In this tutorial, we provide a step-by-step example of running a machine reading system on a set of sample documents and then running INDRA assembly on the outputs of the system.

In what follows, we assume that our working base folder is /data, that this folder already exists, and all work is done under this path. This is arbitrary and can be replaced by another appropriate local path.

This tutorial assumes that Eidos and INDRA World are installed according to their respective instructions.

1. Download input documents

First, we need to prepare a set of input documents to run reading on. Depending on the reading system(s) used, these can be plain text files or CDR files containing both the plain text of the document and some metadata. In this example, we will use a set of 423 documents represented as CDRs, available publicly on Github.

cd /data
git clone https://github.com/twosixlabs-dart/world-modelers-demo-docs.git

The documents will now be in the /data/world-modelers-demo-docs/cdrs folder.

2. Configure the ontology

For simplicity, we assume that the latest version of the default World Modelers ontology is used for reading and assembly, which is available here. Normally, if using this ontology, no extra steps are needed, however, here we make its use explicit to better illustrate how a custom ontology could be used.

We will put the ontology in /data/ontology.yml, the following command doing the download:

wget https://raw.githubusercontent.com/WorldModelers/Ontologies/master/CompositionalOntology_metadata.yml -O /data/ontology.yml

3. Run reading on documents

Next, we run Eidos on the input documents. For detailed instructions on setting up Eidos, see here. Assume that the Eidos repository is in /data/eidos. We will put the Eidos output in the /data/eidos/output folder. To point Eidos to the ontology we downloaded in the last step, we need to edit /data/eidos/src/main/resources/eidos.conf, and change the line

wm_compositional = ${ontologies.path}/CompositionalOntology_metadata.yml

to

wm_compositional = /data/ontology.yml

We can now go to the Eidos repository folder and run Eidos. The last parameter in the call to Eidos below is the thread count which we set to 4 to allow Eidos to use 4 threads in parallel.

■ Task goal
Answer these questions about the machine reading tutorial:
1. How many documents are in the sample set used for reading?
2. At what path is the downloaded ontology placed?
3. What thread count is given to Eidos?

(Saved entries)
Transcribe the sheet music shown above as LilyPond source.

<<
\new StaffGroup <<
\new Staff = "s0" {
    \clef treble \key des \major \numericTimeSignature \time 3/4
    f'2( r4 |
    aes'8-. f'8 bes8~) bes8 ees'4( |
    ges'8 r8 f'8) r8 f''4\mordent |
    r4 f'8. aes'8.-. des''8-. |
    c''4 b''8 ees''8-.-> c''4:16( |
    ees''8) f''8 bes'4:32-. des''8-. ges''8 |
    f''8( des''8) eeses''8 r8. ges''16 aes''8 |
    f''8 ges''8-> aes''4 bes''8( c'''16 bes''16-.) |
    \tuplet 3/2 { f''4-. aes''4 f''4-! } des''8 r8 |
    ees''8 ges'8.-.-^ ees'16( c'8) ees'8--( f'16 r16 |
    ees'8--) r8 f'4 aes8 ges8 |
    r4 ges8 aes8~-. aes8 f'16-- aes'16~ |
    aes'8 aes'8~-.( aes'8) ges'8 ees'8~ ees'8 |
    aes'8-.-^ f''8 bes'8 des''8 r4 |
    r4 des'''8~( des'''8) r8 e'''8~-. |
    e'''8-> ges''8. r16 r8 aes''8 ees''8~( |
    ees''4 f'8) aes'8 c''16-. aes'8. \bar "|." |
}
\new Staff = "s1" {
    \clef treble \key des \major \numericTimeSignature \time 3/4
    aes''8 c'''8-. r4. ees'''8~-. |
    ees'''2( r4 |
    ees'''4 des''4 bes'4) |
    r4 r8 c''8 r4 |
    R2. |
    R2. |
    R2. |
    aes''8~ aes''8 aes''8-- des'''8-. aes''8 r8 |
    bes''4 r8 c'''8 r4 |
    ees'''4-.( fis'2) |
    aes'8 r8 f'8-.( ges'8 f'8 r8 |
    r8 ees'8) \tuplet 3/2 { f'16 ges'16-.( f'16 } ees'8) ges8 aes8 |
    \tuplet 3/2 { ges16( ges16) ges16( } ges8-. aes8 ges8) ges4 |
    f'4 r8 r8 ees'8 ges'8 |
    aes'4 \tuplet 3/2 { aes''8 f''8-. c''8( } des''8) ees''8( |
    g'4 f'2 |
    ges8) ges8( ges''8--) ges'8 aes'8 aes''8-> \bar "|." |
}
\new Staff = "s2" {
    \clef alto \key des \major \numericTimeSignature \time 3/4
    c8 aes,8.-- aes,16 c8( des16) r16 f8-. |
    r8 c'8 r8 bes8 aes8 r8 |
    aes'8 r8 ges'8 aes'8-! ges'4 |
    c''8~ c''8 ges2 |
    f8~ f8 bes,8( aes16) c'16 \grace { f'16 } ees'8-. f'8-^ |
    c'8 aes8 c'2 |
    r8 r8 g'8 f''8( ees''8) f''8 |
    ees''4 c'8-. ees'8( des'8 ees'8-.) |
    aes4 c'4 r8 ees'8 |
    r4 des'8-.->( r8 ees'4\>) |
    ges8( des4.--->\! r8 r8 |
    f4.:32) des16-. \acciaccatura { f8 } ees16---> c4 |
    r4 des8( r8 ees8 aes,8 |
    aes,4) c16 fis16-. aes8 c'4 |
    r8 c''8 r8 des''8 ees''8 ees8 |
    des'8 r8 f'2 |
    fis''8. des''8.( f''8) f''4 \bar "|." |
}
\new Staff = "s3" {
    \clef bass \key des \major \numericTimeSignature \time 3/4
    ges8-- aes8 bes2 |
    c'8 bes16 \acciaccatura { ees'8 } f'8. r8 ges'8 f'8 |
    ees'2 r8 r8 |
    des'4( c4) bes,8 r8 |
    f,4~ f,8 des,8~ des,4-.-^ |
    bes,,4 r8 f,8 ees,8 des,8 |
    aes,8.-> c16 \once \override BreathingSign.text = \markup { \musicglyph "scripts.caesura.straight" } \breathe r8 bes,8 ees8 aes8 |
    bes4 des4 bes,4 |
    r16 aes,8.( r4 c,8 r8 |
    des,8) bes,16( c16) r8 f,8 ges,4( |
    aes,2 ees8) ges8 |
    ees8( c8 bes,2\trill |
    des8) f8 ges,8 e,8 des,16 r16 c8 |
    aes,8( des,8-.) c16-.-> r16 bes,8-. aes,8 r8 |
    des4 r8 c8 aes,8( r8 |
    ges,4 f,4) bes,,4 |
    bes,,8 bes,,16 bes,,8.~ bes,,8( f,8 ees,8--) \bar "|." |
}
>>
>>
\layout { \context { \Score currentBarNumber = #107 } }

■ Written response
1. 423
2. /data/ontology.yml
3. 4